A woman named Ruth, 65, and her late husband Max, who recently passed away at 66, farmed 1,600 acres in Manitoba’s Interlake region for the last four decades. Ruth continues their mixed farming operation with 800 acres of grain and the remainder in pasture and hay for what was, before they sold them, a small herd of beef cows. The farm did not thrive but neither did it suffer. With Max’s declining health in his last years, he and Ruth kept the property together and the family intact. But he did not update his will. His passing has opened old wounds.
One son we’ll call Blake, 44, works in Alberta but wants to take over the farm. Two daughters ages 46 and 42 are married to local farmers.
Max used to assure Blake that one day, the farm would be his. But Max and Ruth did nothing to prepare for that transition of ownership. Max’s will was three decades old and made no mention of children. The farmland was still registered in Max’s name. Max never made any off-farm investments or even bought RRSPs. He devoted the farm income to maintaining the farm, rather than off-farm investments. You could say that he had a sort of financial tunnel vision.
At his dad’s funeral, Blake announced that he would be taking over the farm. Ruth, he said, could move into government-subsidized housing in town. The daughters would get nothing. These provisions caused anxiety and much family disharmony.
Making a plan
Ruth approached Don Forbes and Erik Forbes of Forbes Wealth Management in Carberry, Manitoba to help make the transition of the farm work. At present, Ruth owns farmland worth $1.2 million. Blake owns none of the farm. Ruth needs retirement income either from land rental or investments if the farm is sold and the cash invested.
At present, Ruth has Old Age Security which currently pays $7,360 per year and a small Canada Pension Plan benefit of $350 per month. She needs more money. The intentions Max expressed in his will have to be respected, but as a practical matter, Ruth needs innovation.
The accounting valuation for the farm will produce a seven-figure capital gain. It can be offset by the $1 million Personally Owned Farmland Capital Gains Exemption and the allowable exemption of the farmhouse and an acre around it. Allow $100,000 for the farm home and land and the total tax exemption should be $1.1 million, Don Forbes says.
Ruth wants to stay on the farm for another 10 to 15 years and then move to town. She could tell Blake to wait, but as a mom and as a practical person, she would like to help Blake take over the farm.
There are several ways out of this, Erik Forbes explains. First, Ruth could gift 160 acres of farmland to each of her three children this year. She would use part of her $1 million tax exemption to shield the transfer, which would be at close to market value. That way, the children would be starting with a relatively high cost base if they sell the land or when they, themselves, pass away.
With this plan, Blake would get a quarter section of better-quality land with a notional value of $250,000. His two sisters would each get a quarter with a value of $150,000. Blake could rent another quarter section from his mother. Blake can also purchase farm equipment for $50,000, paying Ruth $5,000 per year for the next 10 years. He would have use of farm buildings as part of that payment.

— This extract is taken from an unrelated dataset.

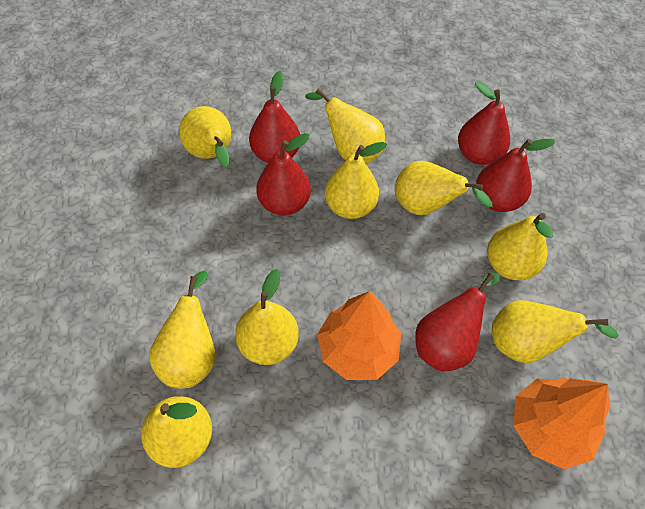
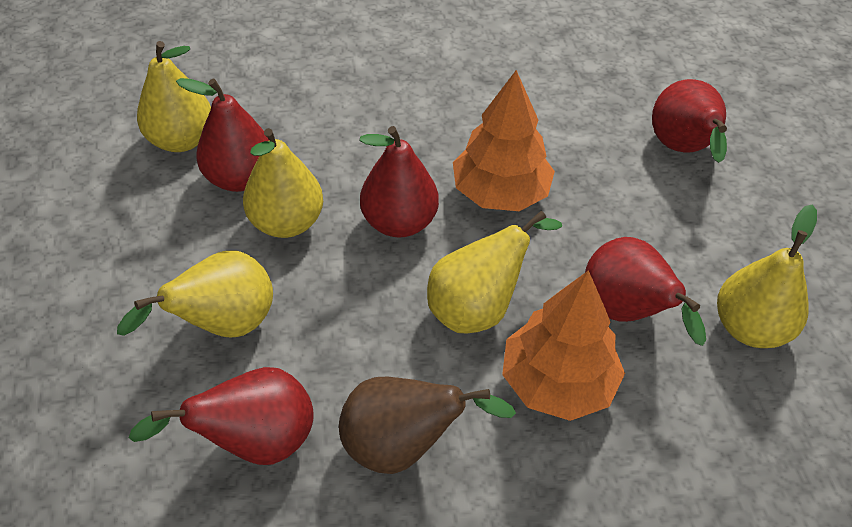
brown pear: 0 -> 1
yellow pear: 9 -> 5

Ruth’s remaining 960 acres (500 cultivated) would be rented for cash to a neighbour for $18,000 per year. That would be Ruth’s retirement income. Blake would get an option to purchase this land at a favourable price when Ruth retires fully in 10 to 15 years.
Blake may not like this arrangement, but it is good from Ruth’s point of view. Assuming she can make the deal acceptable to her children, she would have the market value of her 480-acre parcel valued at $550,000 against an original purchase price of $60,000. The $490,000 capital gain would be shielded by the $1.1 million deduction.
There would some tax payable due to the Alternative Minimum Tax. Ruth’s Old Age Security benefits would be fully clawed back in the transfer year.
Any surplus cash should go to Ruth’s Tax-Free Savings Account. She has $69,500 of room in 2020 and will have $6,000 more per year under present rules.
In this scenario, Ruth will have $614 from Old Age Security, $350 from the Canada Pension Plan, and farm rent of $1,500 per month. That’s a total of $2,464 per month. She can add $416/month from Blake’s machinery payment of $5,000 per year. Ruth will pay an estimated $260 monthly income tax and have $2,620 for living expenses in a paid-up house with an acre of land. Her estimated cost of living is $2,400 per month, so the plan would work on paper.
Assuming Ruth makes a one-time TFSA contribution of $69,500, and that sum grows at a rate of three per cent per year after inflation, Ruth could have $3,442 per year for the following 30 years. She could lengthen the life of the TFSA by contributing to it or cutting annual withdrawals. She could use the balance to finance a new car in a few years, or make gifts to her children.
This plan for the disposition of the farm conforms to Max’s will, creates retirement income for Ruth, allows Blake to take over the farm and provides for the interests of his two sisters. One might say that it is making the best of a situation that might have been better, had Max made a newer will. However, it is the sort of disposition Max might have made had he done so in the years preceding his death.
“We are making the best of a challenging and even heartbreaking situation,” Don Forbes concludes. Everyone is taken care of. The farm continues. Ruth has income and a place to live. Blake and sisters can continue as a family unit with a common interest in the farm. No one gets everything, but everyone gets something.”